06年度予算の一般会計総額は、前年度当初比3・0%減の79兆6860億円と8年ぶりに80兆円を下回る緊縮型。一般歳出では、公共事業費の縮減など歳出削減を徹底する一方、公明党の主張を受け、少子化対策などの重要課題には重点配分し、歳出にメリハリを付けています。
歳入面では、景気回復に伴う法人の収益増を受け、税収を4・3%増の45兆8780億円と計上。新規国債発行額は、29兆9730億円で5年ぶりに20兆円台に抑えました。
本会議での採決前に行われた参院予算委員会で公明党の加藤修一氏は、同予算案に対する賛成討論を行いました。
この中で加藤氏は、小泉改革が進める構造改革の成果として、民需主導で景気回復が続いている現状を指摘し、「改革の動きを、セーフティーネット(安全網)を整備しつつ、決して止めてはならない」と強調しました。
その上で、同予算案に賛成する理由として、財政健全化へ大きな一歩を踏み出した点に言及。同予算案で国の基礎的財政収支が3年連続で改善したことなどから、「財政再建に向けた歩みは着実に進んでおり、政府の努力を高く評価する」と訴えました。
また、加藤氏は「国民の安全・安心に配慮した予算になっている」とも述べ、耐震改修推進やスクールガード・リーダーの増員、アスベスト対策などが盛り込まれている点を重視。さらに、児童手当の支給対象の拡大や、育児休業を適用する中小企業への助成制度の創設など少子化対策が拡充されたほか、医療制度改革で新たな高齢者医療制度が創設されることなどを賛成理由として挙げました。
これに先立つ同委員会の締めくくり総括質疑で加藤氏は、がん対策の法制化に関して質問。現在3人に1人が、がんで亡くなる状況を踏まえ、「(がん対策で)国家戦略を立てて進めていかなくてはならない」と強調した上で、23日に公明党が発表した、がん対策推進法の要綱骨子を紹介しました。
この中で加藤氏は、骨子のポイントとして、(1)緩和ケア(2)放射線腫瘍医などの育成(3)がん登録制度の実施――を挙げ、それぞれについて国の積極的な対応を求めました。

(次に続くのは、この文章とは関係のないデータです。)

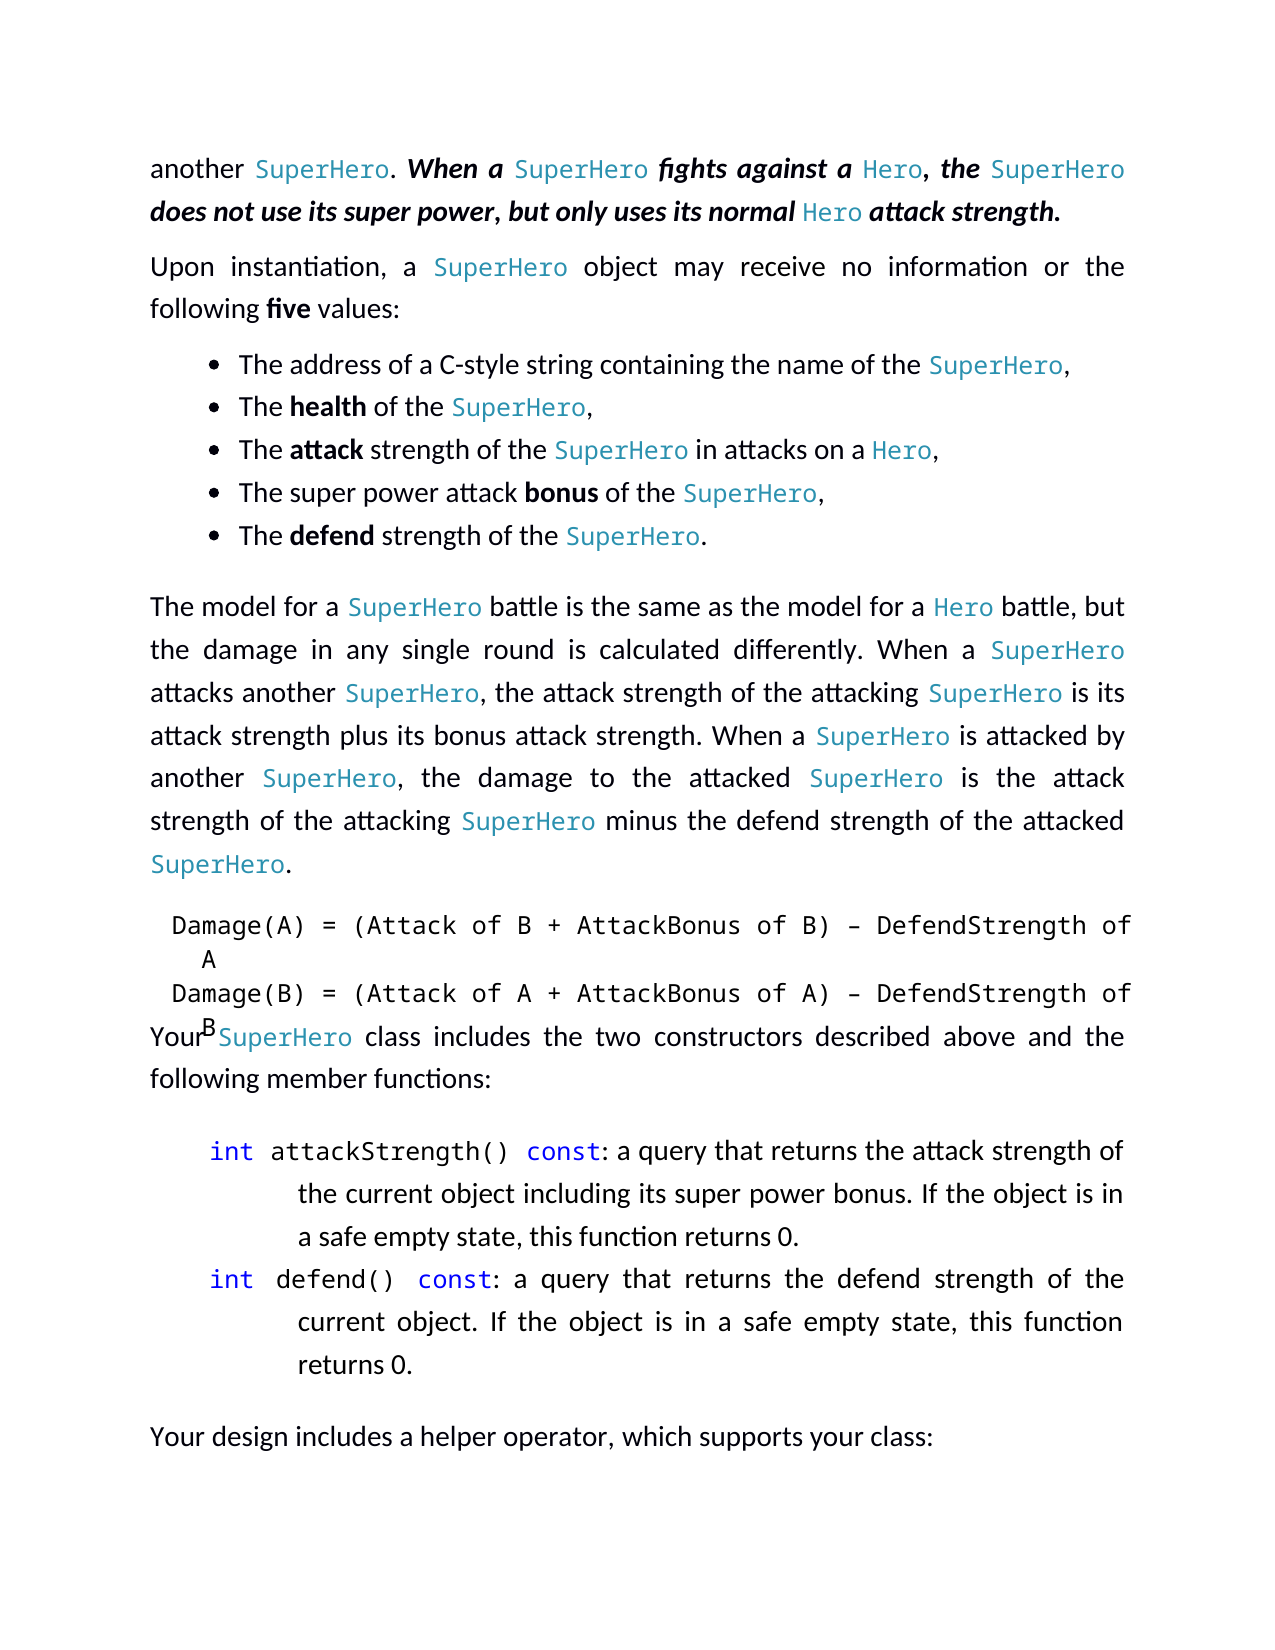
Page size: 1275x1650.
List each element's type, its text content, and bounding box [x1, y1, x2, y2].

list The defend strength of the SuperHero. [209, 517, 1125, 552]
text The model for a SuperHero battle is the same as the model for a Hero battle, but the damage in any single round is calculated differently. When a SuperHero attacks another SuperHero, the attack strength of the attacking SuperHero is its attack strength plus its bonus attack strength. When a SuperHero is attacked by another SuperHero, the damage to the attacked SuperHero is the attack strength of the attacking SuperHero minus the defend strength of the attacked SuperHero. [150, 588, 1125, 880]
list The attack strength of the SuperHero in attacks on a Hero, [209, 431, 1125, 467]
text Your SuperHero class includes the two constructors described above and the following member functions: [150, 1018, 1125, 1096]
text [150, 150, 1125, 228]
list The health of the SuperHero, [209, 388, 1125, 424]
text int attackStrength() const: a query that returns the attack strength of the current object including its super power bonus. If the object is in a safe empty state, this function returns 0. [209, 1132, 1125, 1253]
list The address of a C-style string containing the name of the SuperHero, [209, 346, 1125, 381]
list The super power attack bonus of the SuperHero, [209, 474, 1125, 509]
text int defend() const: a query that returns the defend strength of the current object. If the object is in a safe empty state, this function returns 0. [209, 1261, 1125, 1382]
text Your design includes a helper operator, which supports your class: [150, 1418, 1125, 1453]
text Upon instantiation, a SuperHero object may receive no information or the following five values: [150, 248, 1125, 326]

小泉純一郎首相は、「がん対策について公明党は、熱心だ」とした上で、対策法の必要性について、検討する意向を示しました。
【「事業仕分け」でムダ排せ――神崎代表が談話】
公明党の神崎武法代表は27日、2006年度予算が成立したことに対し、次のような談話を発表しました。
一、本日、小泉内閣として最後の予算である2006年度予算が、参議院で可決・成立した。小泉内閣が進める構造改革を推進し、国民生活の安定を図るうえで、年度内成立が実現したことの意義は大きいものと考える。

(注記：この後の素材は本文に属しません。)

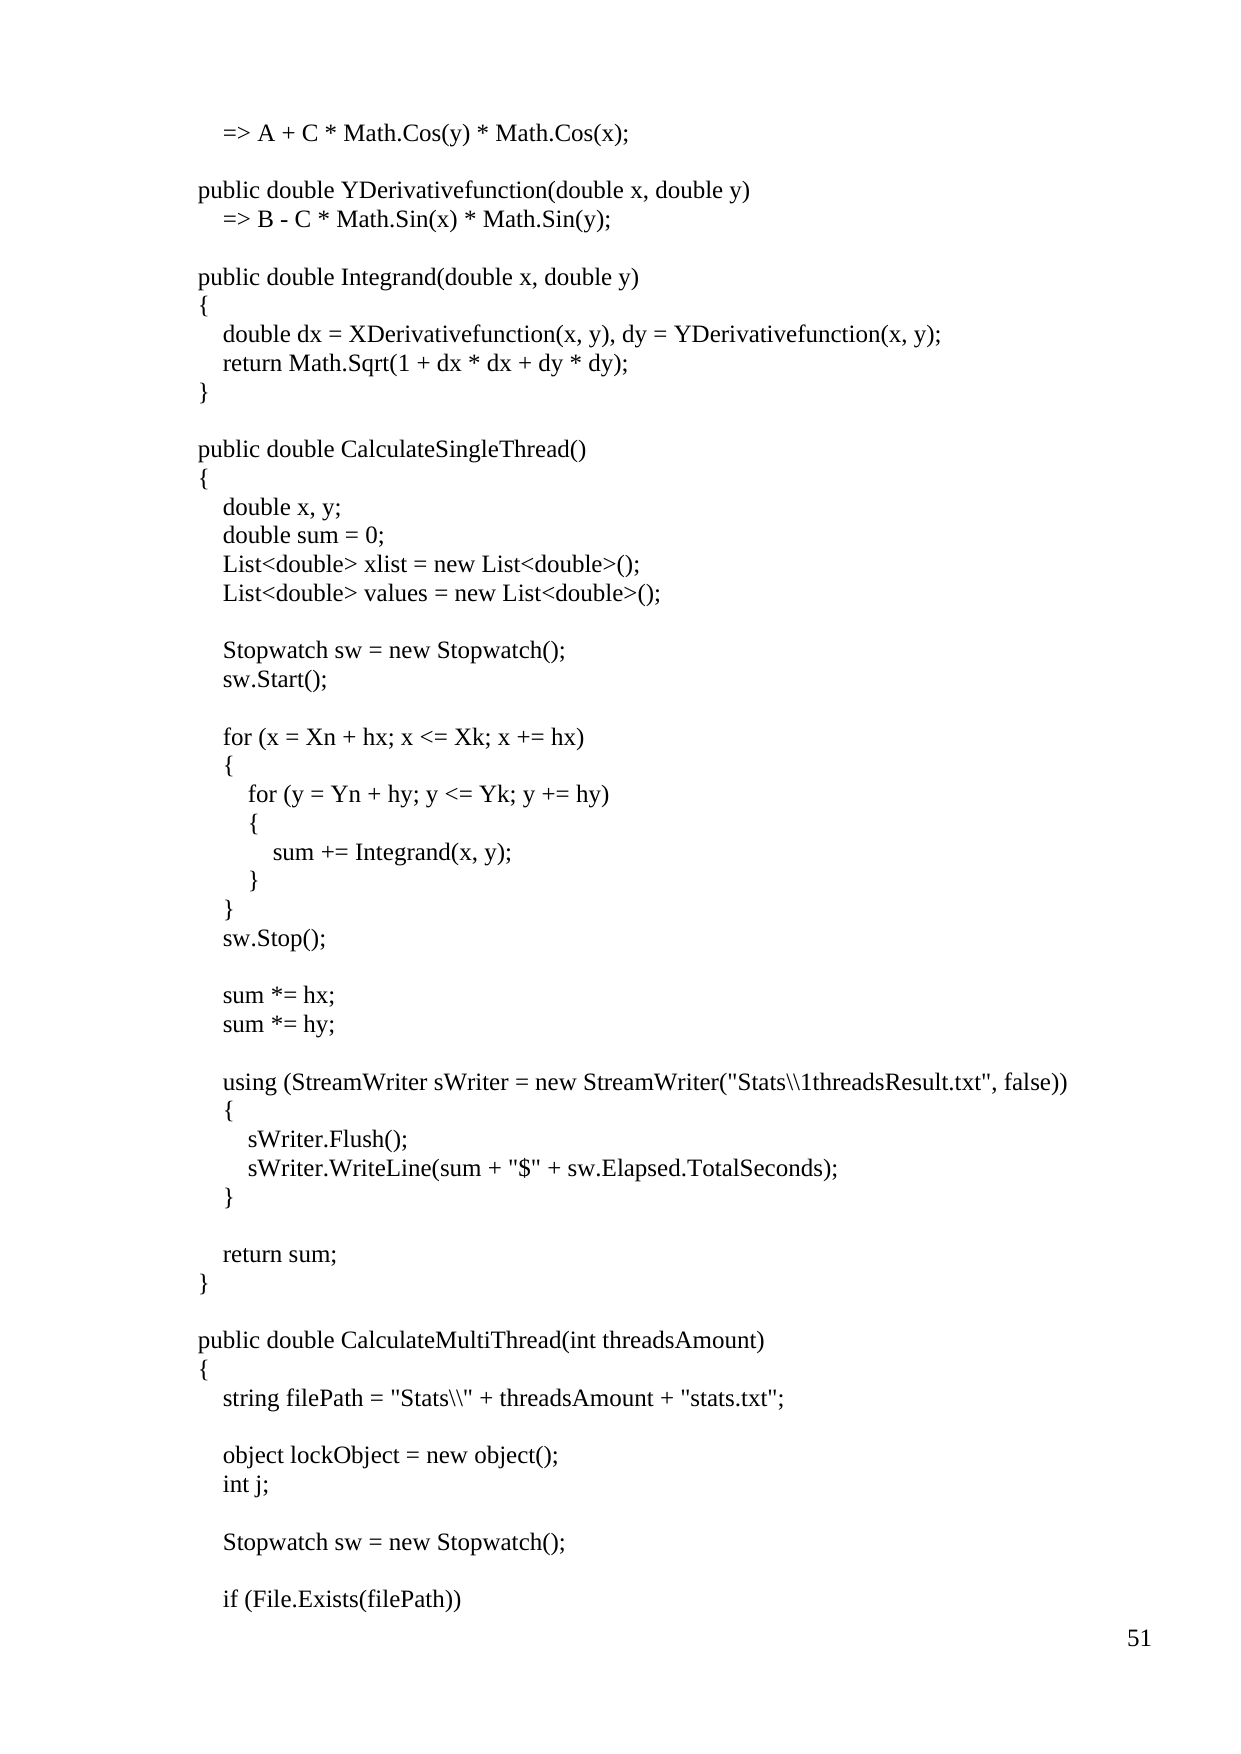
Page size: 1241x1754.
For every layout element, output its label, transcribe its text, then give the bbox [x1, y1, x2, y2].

一、わが国経済は、連立政権が揺らぐことなく推進してきた構造改革、経済対策の実行によって、かつての金融不安は完全に払拭され、民間主導による景気回復を続けており、企業のみならず家計・雇用などへも波及、デフレ脱却までもう一押しのところまでになった。

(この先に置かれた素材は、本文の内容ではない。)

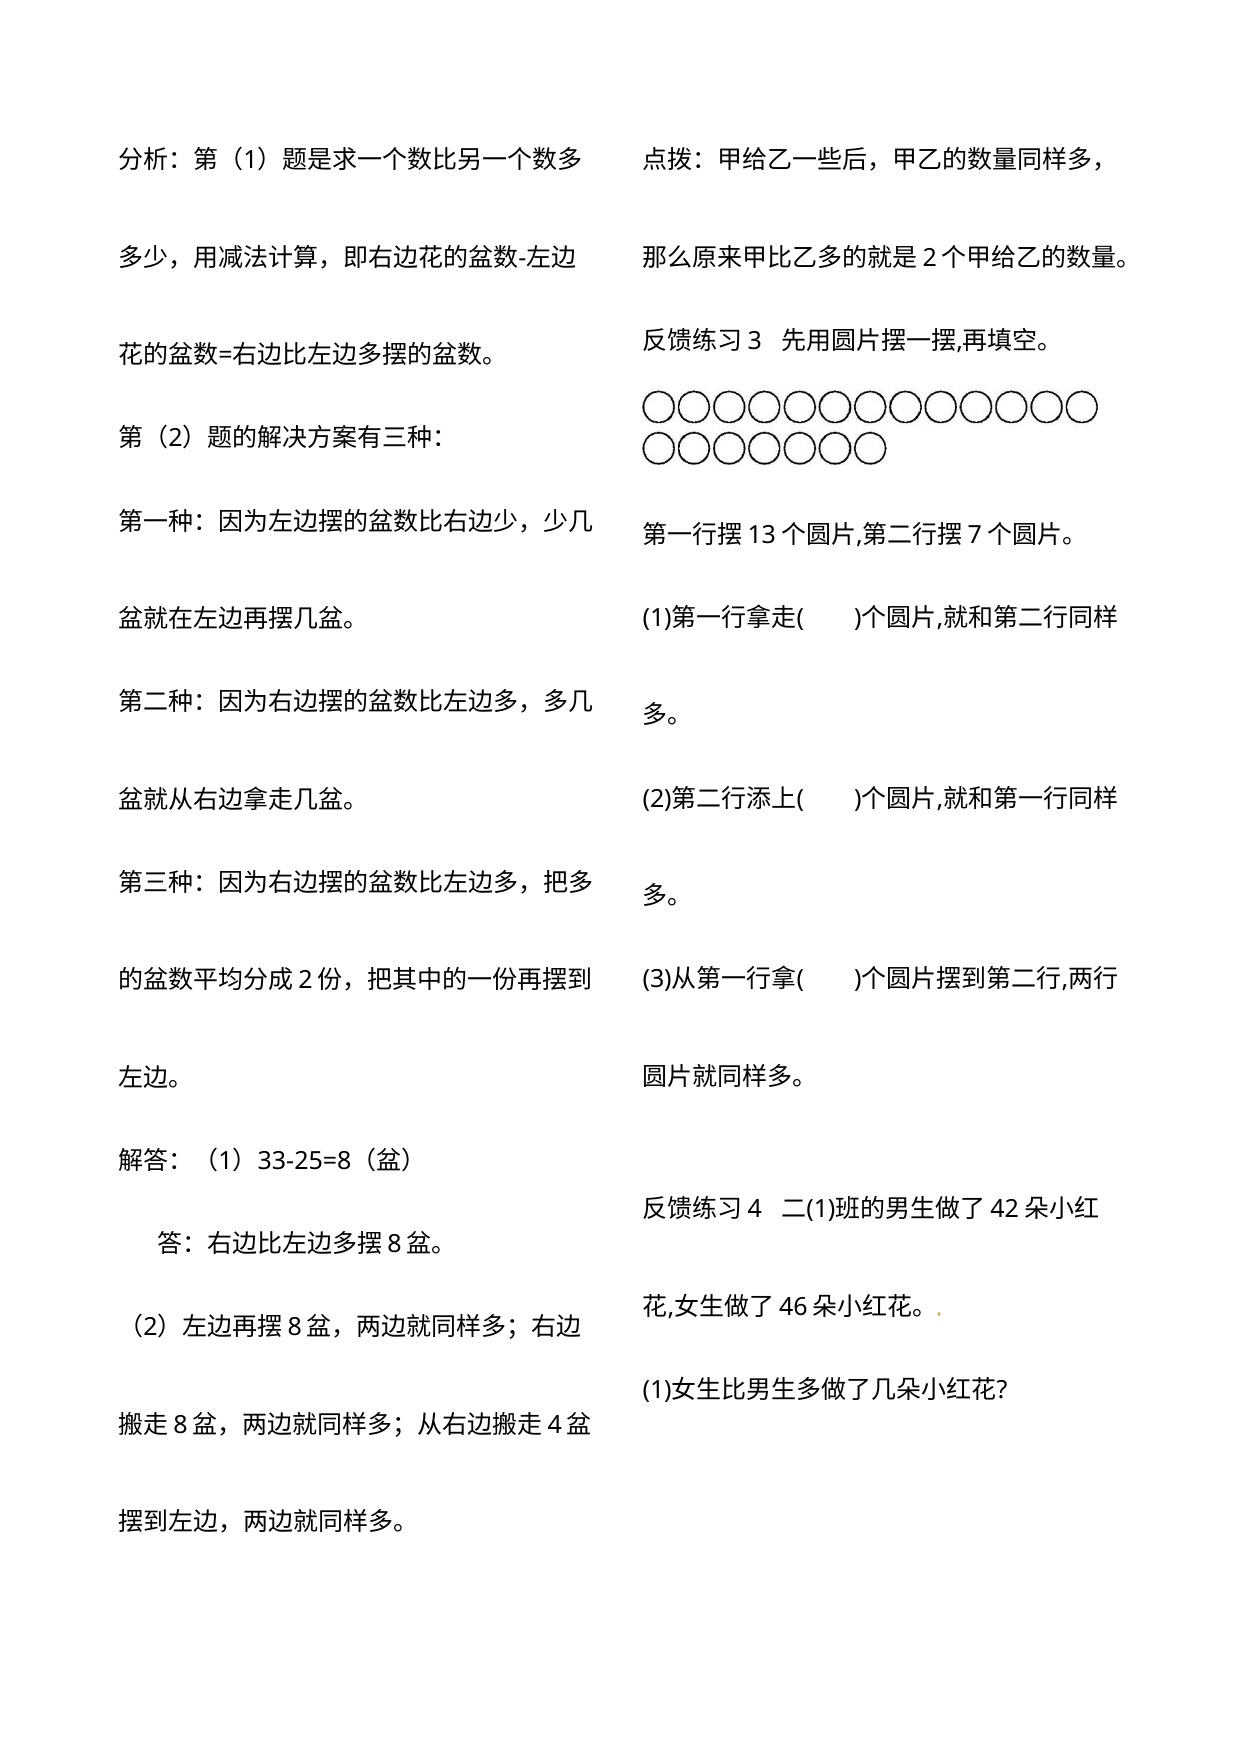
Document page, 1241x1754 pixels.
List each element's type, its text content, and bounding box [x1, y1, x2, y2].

text 第一行摆13个圆片,第二行摆7个圆片。 [642, 500, 1122, 565]
picture [642, 389, 1099, 465]
text (2)第二行添上( )个圆片,就和第一行同样多。 [642, 764, 1122, 926]
text 点拨：甲给乙一些后，甲乙的数量同样多，那么原来甲比乙多的就是2个甲给乙的数量。 [642, 125, 1122, 288]
text (3)从第一行拿( )个圆片摆到第二行,两行圆片就同样多。 [642, 944, 1122, 1107]
text 反馈练习3 先用圆片摆一摆,再填空。 [642, 306, 1122, 371]
text 答：右边比左边多摆8盆。 [118, 1209, 598, 1274]
text 第一种：因为左边摆的盆数比右边少，少几盆就在左边再摆几盆。 [118, 487, 598, 649]
text 第三种：因为右边摆的盆数比左边多，把多的盆数平均分成2份，把其中的一份再摆到左边。 [118, 848, 598, 1108]
text 反馈练习4 二(1)班的男生做了42朵小红花,女生做了46朵小红花。 [642, 1174, 1122, 1337]
text 第二种：因为右边摆的盆数比左边多，多几盆就从右边拿走几盆。 [118, 667, 598, 830]
text (1)第一行拿走( )个圆片,就和第二行同样多。 [642, 583, 1122, 746]
text 第（2）题的解决方案有三种： [118, 403, 598, 468]
text （2）左边再摆8盆，两边就同样多；右边搬走8盆，两边就同样多；从右边搬走4盆摆到左边，两边就同样多。 [118, 1292, 598, 1552]
text 分析：第（1）题是求一个数比另一个数多多少，用减法计算，即右边花的盆数-左边花的盆数=右边比左边多摆的盆数。 [118, 125, 598, 385]
text 解答：（1）33-25=8（盆） [118, 1126, 598, 1191]
text (1)女生比男生多做了几朵小红花? [642, 1355, 1122, 1420]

今後は、原油価格の動向などに留意しつつ、デフレの脱却を確実なものとするため、政府・日本銀行が一体となって、経済財政運営に取り組んでいくことを強く期待する。
一、一方、地方や中小零細企業には、景気の回復が十分に浸透し切れていない状況にある。また、特にニート、フリーター等の増加等を背景とした若年層での二極化の進行など、格差拡大も懸念される。予算執行にあたっては、地域経済の再生、中小企業対策、若年層等の雇用対策の拡充などきめの細かい対策を講じていくことが重要であると考える。
また、「事業仕分け」の観点に立ち、国のあらゆる事業にわたって行政の効率化・無駄遣いの徹底した排除に努めていくべきである。
一、予算成立後の後半国会においては、医療制度改革関連法案など国民生活にとって大事な予算関連法案・重要法案が山積しており、法案の会期内成立を期していきたい。
さらに、抜本的な少子化対策、行政改革、歳出歳入一体改革など構造改革の総仕上げに向け、公明党として一つ一つの政策課題に対し全力で取り組み、国民の負託に応えてまいりたい。